Tout le monde doit faire de la politique effectivement. Mais encore faut-il revenir au sens premier de la politique. Que veut donc dire ce mot ? Les choses de la cité. La politique c’est s’occuper de sa cité, c’est-à-dire de sa ville, et donc de sa localité. Tout l’absurde de nos temps devraient commencer à sauter aux yeux : faire de la politique au niveau national ne dépasse pas le niveau d’aporie oxymorique. Il y a un problème d’échelle dans la réflexion. L’arnaque démocratique par excellence : on fait croire que voter, par exemple, c’est faire de la politique, alors que en réalité on ne fait, à strictement parler, rien. La seule politique réelle c’est d’agir concrètement pour la localité où l’on vit et s’occuper ainsi de sa cité.

Le Japon incarne en cela un révélateur parfait de la folie occidentale et de la corruption des mots. On dit souvent que les Japonais ne font pas de politiques, qu’ils votent sans y croire et se désintéressent de la « politique ». On oublie pourtant de dire que le Japon est un des pays les plus actifs localement, avec des associations de voisinage fortes, des actions locales multiples et étendues et un vrai engagement que l’on imagine que difficilement chez nous. En bref, ils font de la politique, la vraie, c’est-à-dire celle qui œuvre pour sa cité, sa localité. Le niveau national ne concerne pas la politique, ou alors cela s’appelle de l’intrusion dans le chez-soi de sa localité. Le roi incarne la réalité d’un pays dans son entier en fournissant spiritualité, cohésion charnelle et sens du sacré, en plus des habituelles fonctions régaliennes qui concernent, plus que la cité, les quelques rares points face à l’étranger et pour l’union du pays, toujours dans un aspect paternel et familier.
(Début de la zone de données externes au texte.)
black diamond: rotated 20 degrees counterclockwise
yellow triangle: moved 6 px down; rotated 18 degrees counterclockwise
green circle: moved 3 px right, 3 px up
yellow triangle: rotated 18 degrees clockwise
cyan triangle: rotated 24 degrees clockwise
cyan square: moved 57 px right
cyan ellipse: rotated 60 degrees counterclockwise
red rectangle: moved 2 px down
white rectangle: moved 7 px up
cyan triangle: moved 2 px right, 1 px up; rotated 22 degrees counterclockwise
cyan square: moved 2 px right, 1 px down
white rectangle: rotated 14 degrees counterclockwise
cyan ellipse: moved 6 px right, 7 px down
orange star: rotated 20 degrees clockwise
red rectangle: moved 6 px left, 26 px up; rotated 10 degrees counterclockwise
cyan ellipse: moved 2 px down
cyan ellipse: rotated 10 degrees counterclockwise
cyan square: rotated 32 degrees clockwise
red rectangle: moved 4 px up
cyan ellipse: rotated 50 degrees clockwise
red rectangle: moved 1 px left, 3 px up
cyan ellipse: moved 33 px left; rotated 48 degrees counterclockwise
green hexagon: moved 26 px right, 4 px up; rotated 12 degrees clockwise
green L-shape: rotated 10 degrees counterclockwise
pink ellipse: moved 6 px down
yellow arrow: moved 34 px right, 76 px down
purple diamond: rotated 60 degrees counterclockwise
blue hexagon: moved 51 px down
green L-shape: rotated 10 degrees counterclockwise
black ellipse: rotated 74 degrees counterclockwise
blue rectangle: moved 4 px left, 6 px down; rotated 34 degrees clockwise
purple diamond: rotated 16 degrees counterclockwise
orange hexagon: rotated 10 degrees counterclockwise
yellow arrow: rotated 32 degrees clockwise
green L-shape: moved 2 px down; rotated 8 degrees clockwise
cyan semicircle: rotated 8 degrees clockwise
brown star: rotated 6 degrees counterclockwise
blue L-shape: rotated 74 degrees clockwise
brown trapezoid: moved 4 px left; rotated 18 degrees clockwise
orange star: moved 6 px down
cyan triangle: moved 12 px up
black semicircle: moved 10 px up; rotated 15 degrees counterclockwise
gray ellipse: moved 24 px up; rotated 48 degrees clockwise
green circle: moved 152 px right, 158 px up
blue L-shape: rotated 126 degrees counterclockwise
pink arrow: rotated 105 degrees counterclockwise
Faire de la politique, d’accord, mais alors de la vraie, qui s’occupe de la cité. Restaurons le sens premier de ce mot, et méprisons ce spectacle de guerres civiles partisanes et guignolesques. Si tout le monde, effectivement, s’engager en politique -dont il devient redondant de la qualifier de locale- les choses changeraient dans notre pays, et en plus tout le monde serait vraiment confronté à la vie en communauté.

Paul-Raymond du Lac
Pour Dieu, Pour le Roi, Pour la France

[1Souligné par nous. Mot à mot : qui s’égayent de cela. On aura reconnu une description presque parfaite de nos politiques contemporains…

[2Yukichi FUKUZAWA, De la vénération au roi, Lettropolis, p.113 et sq.